Si tu me payes un verre
Si tu me payes un verre, je n'te demand'rai pas
où tu vas, d'où tu viens, si tu sors de cabane,
si ta femme est jolie ou si tu n'en as pas,
si tu traînes tout seul avec un cœur en panne.
Je ne te dirai rien, je te contemplerai,
nous dirons quelques mots en prenant nos distances,
nous viderons nos verres et je repartirai
avec un peu de toi pour meubler mon silence.

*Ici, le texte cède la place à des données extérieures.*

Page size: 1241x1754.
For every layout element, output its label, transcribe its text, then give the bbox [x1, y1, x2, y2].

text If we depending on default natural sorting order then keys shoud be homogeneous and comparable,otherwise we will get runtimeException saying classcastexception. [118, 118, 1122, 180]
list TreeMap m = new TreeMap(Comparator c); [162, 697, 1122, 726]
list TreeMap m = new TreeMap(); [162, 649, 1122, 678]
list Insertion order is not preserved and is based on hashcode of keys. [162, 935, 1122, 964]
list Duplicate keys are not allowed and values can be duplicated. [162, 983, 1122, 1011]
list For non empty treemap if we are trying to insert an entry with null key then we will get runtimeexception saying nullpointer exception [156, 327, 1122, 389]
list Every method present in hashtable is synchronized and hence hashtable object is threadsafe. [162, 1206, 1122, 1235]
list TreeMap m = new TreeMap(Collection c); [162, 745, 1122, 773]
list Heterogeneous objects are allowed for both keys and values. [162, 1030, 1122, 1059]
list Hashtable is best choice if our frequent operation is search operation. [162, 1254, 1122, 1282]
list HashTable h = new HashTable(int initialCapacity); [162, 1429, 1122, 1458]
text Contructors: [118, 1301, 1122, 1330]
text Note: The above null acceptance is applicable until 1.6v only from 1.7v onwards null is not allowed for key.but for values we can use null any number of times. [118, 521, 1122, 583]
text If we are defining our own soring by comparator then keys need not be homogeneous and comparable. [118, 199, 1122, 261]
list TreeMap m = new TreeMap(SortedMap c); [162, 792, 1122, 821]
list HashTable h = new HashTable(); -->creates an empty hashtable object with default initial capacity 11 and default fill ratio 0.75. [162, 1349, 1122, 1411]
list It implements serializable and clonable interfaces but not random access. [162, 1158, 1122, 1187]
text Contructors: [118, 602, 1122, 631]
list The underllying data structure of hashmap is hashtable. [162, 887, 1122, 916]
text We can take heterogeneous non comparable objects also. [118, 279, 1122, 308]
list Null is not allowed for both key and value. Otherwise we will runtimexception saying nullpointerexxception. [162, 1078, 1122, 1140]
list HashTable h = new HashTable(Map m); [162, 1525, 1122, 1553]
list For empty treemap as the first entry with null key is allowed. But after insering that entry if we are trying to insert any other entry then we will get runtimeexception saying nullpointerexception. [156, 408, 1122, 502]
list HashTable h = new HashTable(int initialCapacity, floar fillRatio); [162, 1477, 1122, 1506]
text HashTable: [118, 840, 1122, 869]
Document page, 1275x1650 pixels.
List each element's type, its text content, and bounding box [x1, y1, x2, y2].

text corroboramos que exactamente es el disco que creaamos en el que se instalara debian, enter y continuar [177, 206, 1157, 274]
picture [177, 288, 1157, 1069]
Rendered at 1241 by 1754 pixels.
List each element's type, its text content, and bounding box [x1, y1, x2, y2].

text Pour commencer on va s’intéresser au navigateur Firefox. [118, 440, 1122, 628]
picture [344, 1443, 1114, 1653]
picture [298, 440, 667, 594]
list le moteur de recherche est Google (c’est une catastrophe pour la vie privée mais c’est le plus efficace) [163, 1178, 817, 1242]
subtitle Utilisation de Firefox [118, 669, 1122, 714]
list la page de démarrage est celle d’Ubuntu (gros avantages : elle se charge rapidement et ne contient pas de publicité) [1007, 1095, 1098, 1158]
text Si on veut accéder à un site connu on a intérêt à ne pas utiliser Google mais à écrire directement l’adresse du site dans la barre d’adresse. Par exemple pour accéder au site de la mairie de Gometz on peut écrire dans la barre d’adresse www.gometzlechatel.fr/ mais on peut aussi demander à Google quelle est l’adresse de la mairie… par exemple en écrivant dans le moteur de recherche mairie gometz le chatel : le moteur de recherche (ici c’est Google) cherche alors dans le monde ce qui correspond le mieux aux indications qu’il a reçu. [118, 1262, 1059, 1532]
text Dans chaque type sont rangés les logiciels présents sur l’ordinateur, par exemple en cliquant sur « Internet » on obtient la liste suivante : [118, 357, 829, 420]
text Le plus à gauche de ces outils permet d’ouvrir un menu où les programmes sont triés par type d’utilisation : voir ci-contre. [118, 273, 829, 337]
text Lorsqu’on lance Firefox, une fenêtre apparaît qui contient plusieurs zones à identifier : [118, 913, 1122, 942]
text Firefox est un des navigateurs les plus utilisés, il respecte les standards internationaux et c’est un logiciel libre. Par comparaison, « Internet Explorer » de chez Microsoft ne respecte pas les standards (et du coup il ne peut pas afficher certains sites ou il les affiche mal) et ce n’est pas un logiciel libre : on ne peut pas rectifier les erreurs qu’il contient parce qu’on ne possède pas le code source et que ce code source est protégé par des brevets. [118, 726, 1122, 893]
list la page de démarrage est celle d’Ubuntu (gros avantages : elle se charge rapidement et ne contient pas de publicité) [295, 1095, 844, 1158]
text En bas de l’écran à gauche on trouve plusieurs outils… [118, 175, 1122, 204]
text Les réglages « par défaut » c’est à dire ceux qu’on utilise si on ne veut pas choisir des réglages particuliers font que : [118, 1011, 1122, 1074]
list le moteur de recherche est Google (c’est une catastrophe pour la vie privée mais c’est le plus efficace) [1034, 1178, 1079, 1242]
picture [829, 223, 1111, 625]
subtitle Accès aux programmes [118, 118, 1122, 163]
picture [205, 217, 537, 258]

Si tu me payes un verre, tu pourras si tu veux
me raconter ta vie, en faire une épopée,
en faire un opéra... J'entrerai dans ton jeu,
je saurai sans effort me mettre à ta portée.
Je réinventerai des sourir' de gamin,
j'en ferai des bouquets, j'en ferai des guirlandes,
je te les offrirai en te serrant la main,
il ne te reste plus qu'à passer la commande.
Si tu me payes un verre, que j'ai très soif ou pas,
je te regarderai comme on regarde un frère,
un peu comme le Christ à son dernier repas,
comme lui je dirai deux vérités premières.
Il faut savoir s'aimer malgré la gueul' qu'on a
et ne jamais juger le bon ni la canaille.
Si tu me payes un verre, je ne t'en voudrai pas
de n'être rien du tout... Je ne suis rien qui vaille.
Si tu me payes un verre, on ira jusqu'au bout,
tu seras mon ami au moins quelques secondes,
nous referons le monde, oscillants mais debout,
heureux de découvrir que si la terre est ronde
on est aussi ronds qu'elle et qu'on s'en porte bien.
Tu cherchais dans la foule une voix qui réponde
alors, paye ton verre et je t'aimerai bien,
nous serons les cocus les plus heureux du monde.